The latest National Review features Joseph Tartakovsky’s review of Richard Epstein‘s latest book, Design for Liberty: Private Property, Public Administration, and the Rule of Law. Described as “what amounts to a 200-page brief against the errors of modern American law and governance,” the book focuses special attention on problems such as overregulation.

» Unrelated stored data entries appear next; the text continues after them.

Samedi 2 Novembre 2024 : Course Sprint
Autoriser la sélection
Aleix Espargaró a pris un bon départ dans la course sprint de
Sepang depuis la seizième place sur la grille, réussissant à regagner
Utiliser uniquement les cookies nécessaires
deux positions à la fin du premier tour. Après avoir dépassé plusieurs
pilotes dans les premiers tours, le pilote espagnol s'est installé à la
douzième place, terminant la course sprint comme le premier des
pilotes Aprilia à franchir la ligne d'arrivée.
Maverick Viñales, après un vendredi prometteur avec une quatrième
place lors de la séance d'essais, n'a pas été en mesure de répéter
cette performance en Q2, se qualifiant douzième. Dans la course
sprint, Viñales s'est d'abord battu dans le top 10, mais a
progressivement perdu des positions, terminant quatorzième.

The old order was largely founded on the law of contract, where private individuals freely bound themselves, and the law of property, in which you did as you liked with your property so long as your use didn’t intrude upon others. Now, he argues, officials routinely supplant tailored agreements or restrict the disposition of one’s own land. Epstein particularly laments what he sees as the willingness of courts to accept an agency’s “reasonable” interpretation of its own statutory mandate. He points to how the Army Corps of Engineers, once tasked with managing the “waters of the United States” (i.e., waters capable of supporting navigation), has been permitted, after the Supreme Court’s Rapanos decision (2006), to interpret its domain to include wetlands, sloughs, mudflats, streams, prairie potholes, even “natural ponds.” The “secret of good government,” he writes, is to “select a few key tasks and to perform those well,” tasks such as “picking up the garbage from public streets.” The First Amendment, he has said elsewhere, should have stopped after “Congress shall make no law.”